#### CATATAN YANG TERSEDIA ####
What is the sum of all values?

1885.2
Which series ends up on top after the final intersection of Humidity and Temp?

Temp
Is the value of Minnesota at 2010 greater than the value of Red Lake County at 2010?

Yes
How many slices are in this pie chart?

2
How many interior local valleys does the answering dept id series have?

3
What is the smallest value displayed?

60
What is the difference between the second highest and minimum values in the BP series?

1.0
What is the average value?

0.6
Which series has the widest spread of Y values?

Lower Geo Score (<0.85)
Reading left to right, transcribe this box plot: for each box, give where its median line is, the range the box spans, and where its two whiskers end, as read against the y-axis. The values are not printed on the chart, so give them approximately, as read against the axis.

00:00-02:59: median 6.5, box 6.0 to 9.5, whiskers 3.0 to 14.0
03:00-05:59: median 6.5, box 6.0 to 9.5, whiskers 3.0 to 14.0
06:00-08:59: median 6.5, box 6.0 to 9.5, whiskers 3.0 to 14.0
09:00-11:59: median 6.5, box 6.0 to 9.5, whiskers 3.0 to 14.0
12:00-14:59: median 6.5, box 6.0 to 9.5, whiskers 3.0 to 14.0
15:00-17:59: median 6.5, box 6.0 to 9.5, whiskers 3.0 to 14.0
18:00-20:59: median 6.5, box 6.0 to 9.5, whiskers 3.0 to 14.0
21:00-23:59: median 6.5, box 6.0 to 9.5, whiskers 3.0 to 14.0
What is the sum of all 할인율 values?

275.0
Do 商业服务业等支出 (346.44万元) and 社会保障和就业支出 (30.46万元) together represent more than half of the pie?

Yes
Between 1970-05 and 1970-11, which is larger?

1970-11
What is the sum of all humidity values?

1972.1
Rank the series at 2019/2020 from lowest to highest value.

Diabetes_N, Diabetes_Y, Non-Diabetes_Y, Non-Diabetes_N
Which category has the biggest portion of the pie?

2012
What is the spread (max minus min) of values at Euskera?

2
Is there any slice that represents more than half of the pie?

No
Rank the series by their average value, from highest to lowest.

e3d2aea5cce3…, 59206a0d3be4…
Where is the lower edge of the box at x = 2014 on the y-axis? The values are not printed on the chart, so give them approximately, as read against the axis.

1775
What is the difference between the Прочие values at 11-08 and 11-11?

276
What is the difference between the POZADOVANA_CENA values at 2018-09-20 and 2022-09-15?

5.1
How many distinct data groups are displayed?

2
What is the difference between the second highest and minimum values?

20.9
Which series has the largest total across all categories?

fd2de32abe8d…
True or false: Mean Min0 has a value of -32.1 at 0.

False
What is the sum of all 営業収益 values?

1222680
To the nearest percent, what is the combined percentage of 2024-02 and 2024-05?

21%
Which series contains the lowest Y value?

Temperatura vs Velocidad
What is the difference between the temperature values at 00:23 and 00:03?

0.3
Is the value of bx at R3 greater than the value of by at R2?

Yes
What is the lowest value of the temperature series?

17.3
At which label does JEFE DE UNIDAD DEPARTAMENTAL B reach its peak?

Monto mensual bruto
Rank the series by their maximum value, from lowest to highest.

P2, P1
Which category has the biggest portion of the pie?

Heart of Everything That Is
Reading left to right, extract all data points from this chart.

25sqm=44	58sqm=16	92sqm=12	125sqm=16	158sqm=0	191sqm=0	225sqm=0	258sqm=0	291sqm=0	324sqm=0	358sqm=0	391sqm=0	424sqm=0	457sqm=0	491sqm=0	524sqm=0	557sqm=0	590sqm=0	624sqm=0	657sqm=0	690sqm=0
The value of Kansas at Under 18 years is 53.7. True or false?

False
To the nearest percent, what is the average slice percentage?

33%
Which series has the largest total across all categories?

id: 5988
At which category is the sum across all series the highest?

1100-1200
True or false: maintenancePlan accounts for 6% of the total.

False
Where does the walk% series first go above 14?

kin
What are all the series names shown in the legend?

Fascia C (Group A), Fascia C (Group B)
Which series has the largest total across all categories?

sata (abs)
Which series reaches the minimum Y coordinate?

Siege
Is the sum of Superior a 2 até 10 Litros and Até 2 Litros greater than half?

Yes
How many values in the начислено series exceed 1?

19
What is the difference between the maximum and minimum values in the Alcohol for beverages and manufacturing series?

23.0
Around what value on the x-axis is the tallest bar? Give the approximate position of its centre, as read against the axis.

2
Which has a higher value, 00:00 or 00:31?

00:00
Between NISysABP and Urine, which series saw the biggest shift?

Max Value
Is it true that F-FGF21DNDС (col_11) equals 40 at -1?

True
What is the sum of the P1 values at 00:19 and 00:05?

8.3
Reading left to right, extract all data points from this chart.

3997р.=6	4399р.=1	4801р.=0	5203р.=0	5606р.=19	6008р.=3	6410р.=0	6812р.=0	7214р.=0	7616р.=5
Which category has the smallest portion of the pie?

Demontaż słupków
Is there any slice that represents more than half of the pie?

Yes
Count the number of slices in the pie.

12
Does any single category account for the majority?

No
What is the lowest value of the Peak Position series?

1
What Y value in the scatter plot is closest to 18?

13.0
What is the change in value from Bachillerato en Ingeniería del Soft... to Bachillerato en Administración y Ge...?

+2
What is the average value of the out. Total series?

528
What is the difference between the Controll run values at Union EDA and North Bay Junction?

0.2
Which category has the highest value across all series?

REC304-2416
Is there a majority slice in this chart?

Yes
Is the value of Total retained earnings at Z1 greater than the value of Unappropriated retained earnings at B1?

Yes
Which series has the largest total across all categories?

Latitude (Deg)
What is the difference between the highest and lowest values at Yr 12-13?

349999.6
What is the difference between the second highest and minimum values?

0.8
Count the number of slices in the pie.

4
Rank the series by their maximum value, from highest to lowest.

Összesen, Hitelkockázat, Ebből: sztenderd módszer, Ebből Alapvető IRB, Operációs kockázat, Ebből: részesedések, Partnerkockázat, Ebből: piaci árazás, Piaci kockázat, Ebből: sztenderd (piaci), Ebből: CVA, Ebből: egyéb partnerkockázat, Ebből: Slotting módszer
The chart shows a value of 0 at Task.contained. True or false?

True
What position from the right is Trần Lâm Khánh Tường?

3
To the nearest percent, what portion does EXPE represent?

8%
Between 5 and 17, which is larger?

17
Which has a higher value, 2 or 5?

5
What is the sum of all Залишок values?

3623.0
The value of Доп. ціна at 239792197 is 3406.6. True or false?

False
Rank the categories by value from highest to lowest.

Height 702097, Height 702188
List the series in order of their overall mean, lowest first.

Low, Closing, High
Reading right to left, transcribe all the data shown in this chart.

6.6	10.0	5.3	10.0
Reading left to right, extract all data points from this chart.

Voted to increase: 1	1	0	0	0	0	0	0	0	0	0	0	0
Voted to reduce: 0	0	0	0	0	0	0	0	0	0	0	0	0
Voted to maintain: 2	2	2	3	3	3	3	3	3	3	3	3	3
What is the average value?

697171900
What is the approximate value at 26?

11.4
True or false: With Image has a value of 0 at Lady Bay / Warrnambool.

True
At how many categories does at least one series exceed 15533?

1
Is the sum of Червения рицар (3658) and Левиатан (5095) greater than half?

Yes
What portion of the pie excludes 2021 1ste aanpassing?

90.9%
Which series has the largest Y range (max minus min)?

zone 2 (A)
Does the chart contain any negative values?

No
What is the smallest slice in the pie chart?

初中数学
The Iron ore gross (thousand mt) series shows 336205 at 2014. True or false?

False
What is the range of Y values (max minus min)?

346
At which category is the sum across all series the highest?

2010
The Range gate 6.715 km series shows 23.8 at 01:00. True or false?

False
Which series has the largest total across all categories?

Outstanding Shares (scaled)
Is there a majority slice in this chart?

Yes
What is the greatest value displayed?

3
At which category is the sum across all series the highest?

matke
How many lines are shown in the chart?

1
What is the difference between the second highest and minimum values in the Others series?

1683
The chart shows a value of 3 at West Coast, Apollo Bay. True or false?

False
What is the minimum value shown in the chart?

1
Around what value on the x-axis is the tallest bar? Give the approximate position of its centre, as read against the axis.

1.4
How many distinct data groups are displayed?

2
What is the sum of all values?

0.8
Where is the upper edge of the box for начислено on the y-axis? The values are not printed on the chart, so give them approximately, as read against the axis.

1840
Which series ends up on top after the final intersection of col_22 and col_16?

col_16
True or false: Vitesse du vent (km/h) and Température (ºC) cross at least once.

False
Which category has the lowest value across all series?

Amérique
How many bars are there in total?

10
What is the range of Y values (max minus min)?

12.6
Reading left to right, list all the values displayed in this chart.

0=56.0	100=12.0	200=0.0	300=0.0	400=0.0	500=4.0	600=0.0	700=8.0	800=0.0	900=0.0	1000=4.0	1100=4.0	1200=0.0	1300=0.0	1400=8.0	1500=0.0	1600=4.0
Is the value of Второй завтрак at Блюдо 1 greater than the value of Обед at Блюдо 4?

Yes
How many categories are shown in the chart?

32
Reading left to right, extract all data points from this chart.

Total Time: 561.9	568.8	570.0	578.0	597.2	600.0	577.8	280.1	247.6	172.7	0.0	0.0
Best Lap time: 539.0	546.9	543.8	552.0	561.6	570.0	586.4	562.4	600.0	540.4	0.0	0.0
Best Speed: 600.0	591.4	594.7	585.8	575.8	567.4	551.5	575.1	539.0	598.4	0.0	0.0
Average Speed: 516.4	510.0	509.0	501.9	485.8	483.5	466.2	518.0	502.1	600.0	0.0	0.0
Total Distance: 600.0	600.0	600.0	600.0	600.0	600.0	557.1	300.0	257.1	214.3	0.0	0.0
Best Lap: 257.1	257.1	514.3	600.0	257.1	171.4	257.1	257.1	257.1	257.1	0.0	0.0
####
TENTANG TUGAS INI
Salin tanpa perubahan baris-baris catatan di atas, mulai dari awal catatan sampai dengan baris yang memuat "Is the value of Minnesota". Baris itu juga disalin.

JAWABAN LATIHAN INI
What is the sum of all values?

1885.2
Which series ends up on top after the final intersection of Humidity and Temp?

Temp
Is the value of Minnesota at 2010 greater than the value of Red Lake County at 2010?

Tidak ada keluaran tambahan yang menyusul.